In Israel today, Arab citizens of the state are not drafted into the army since it is assumed that this would cause a security problem.  Ameer Abu Ria from Sakhnin in the Galilee, however, is different.  His grandfather and father and all of his father's siblings served in the Israeli army. 

The film, Ameer Got His Gun בני דודים לנשק, directed by Naomi Levari, opens with Ameer about to volunteer for the army.  He goes to the induction center to begin the process.  We follow him through basic training and then he joins the Border Police and gets assigned to Hebron.  Ameer did not want to have to serve anywhere in the West Bank where he would come in conflict with other Palestinians, and the time that he spends in Hebron is not easy for him.

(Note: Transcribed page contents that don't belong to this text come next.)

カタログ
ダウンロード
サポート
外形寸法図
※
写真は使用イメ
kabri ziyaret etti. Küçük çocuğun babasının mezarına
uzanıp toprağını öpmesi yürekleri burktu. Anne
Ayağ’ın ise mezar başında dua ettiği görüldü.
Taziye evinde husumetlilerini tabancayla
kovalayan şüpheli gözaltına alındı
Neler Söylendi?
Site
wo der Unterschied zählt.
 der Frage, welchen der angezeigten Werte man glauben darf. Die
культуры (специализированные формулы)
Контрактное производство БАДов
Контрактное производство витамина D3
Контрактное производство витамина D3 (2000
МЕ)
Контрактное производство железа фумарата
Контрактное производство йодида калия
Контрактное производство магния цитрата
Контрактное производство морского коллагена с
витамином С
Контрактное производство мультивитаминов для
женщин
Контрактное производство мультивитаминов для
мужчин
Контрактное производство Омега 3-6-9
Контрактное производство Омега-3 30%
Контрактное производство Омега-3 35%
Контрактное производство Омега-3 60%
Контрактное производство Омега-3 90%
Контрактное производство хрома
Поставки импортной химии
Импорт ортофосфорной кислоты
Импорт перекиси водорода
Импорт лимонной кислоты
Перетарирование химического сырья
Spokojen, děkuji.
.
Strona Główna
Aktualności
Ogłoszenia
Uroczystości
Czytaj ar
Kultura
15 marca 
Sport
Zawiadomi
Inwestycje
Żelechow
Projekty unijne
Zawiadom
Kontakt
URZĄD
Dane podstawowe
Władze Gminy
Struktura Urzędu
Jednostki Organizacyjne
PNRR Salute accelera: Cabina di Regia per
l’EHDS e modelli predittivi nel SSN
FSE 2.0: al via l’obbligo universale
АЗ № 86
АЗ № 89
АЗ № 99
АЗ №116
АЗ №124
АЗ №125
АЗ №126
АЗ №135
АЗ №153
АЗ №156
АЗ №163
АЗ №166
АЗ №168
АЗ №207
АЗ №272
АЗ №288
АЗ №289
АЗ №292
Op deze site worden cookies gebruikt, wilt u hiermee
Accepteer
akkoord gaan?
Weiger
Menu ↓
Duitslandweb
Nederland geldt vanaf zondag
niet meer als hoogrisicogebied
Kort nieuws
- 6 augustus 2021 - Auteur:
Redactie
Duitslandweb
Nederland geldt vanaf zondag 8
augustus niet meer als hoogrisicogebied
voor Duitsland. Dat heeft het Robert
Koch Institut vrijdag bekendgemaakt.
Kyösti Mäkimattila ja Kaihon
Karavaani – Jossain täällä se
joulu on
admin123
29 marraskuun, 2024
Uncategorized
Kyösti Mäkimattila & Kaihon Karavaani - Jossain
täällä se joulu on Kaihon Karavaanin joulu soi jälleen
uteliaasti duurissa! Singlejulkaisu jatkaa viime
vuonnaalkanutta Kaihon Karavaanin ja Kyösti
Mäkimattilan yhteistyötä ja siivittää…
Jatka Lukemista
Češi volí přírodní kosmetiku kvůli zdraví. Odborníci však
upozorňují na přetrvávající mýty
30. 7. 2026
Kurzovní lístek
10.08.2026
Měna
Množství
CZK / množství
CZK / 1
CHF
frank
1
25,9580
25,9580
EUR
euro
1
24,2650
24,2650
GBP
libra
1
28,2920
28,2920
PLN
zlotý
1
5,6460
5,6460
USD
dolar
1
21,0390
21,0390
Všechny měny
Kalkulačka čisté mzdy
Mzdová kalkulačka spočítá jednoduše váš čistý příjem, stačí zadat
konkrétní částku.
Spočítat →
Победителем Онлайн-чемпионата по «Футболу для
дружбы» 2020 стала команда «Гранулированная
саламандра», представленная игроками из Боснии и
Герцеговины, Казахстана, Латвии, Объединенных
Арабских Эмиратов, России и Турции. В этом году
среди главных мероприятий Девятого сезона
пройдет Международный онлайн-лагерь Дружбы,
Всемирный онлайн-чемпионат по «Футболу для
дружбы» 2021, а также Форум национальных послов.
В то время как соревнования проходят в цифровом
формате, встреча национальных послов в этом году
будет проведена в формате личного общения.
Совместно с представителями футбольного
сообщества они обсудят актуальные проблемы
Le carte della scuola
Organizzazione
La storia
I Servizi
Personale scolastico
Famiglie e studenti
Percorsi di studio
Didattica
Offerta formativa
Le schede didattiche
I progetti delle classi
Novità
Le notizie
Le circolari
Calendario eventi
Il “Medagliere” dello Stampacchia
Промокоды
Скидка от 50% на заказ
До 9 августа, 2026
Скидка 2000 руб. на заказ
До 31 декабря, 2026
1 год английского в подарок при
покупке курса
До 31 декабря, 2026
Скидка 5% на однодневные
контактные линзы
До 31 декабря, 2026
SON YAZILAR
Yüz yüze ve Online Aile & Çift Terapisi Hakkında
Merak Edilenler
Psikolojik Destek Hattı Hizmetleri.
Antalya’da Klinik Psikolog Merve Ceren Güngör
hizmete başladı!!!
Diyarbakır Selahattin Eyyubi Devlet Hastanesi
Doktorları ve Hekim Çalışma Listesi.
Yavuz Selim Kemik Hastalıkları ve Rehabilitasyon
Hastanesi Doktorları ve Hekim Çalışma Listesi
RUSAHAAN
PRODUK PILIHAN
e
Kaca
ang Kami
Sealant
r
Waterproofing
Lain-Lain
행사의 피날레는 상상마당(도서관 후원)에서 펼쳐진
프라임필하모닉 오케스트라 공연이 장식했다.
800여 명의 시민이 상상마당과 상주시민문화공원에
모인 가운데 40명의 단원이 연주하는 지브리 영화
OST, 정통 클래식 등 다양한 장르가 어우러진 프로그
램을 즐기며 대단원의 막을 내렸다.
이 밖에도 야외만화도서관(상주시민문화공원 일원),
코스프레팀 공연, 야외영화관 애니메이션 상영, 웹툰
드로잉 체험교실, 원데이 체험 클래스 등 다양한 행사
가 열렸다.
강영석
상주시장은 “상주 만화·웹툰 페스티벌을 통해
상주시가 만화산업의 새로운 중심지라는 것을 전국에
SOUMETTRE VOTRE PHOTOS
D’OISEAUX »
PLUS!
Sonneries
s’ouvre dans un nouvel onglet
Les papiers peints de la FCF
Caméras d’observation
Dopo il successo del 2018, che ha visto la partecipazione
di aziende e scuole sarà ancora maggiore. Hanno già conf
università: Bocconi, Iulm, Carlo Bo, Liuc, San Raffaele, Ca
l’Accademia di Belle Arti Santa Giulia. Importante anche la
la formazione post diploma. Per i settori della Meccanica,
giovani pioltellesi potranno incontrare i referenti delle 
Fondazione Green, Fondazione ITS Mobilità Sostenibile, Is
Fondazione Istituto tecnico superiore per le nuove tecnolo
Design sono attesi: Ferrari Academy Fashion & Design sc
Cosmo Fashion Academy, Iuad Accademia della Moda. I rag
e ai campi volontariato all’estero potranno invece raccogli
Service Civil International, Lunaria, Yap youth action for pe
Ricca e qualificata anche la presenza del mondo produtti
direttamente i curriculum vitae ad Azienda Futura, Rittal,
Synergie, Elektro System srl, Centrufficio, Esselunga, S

Ameer's family is Muslim but not religious.  In fact, there's a scene in the film in which Ameer is kneeling on the rug and the viewer expects him to begin to pray, but instead he leans over and does push-ups, as he is preparing for his upcoming basic training.  The viewer meets the family. Ameer's mother, for whom the thought of her son going off to combat is quite difficult, takes time to sit and talk with him. She says she will miss him and when he points out that the house is full with siblings she says that each child has a special place in her heart and in the home. Ameer also talks to  his uncle who shares his own experiences, recalling that because he served in the army, people called him a traitor. After his service, he had to work very hard to regain respect in the community and today, the uncle would not want his own son to serve. In a quiet moment, Ameer's father, who is a main figure in the film and very supportive of his son's induction, is troubled by the fact that "the Israeli Jews don't know the Arabs, don't know that we're human beings with feelings." 

Although volunteering for the army obviously ostracized his father and his uncle from the community, Ameer believes that this is the only way to achieve true equality and he wants to serve his country.  He sings Hebrew songs, did well in Hebrew studies and civics in high school and the family flies an Israeli flag from their balcony.

Real life in the Border Patrol is not so simple.  But Ameer is a special young man, filled with optimism, and he takes all of the joking in good spirit and lets all of the anti-Arab feeling that he encounters just roll off him.  Even though he realizes that in the future, his children and the children of his fellow combat buddies will not know each other, he concludes the film by saying, "I'm not in the army to kill, I'm in the army to make a change."

Ameer Got His Gun, which premiered at the Jerusalem Film Festival, is a documentary film (58 minutes) and is available from Black Sheep Film Productions.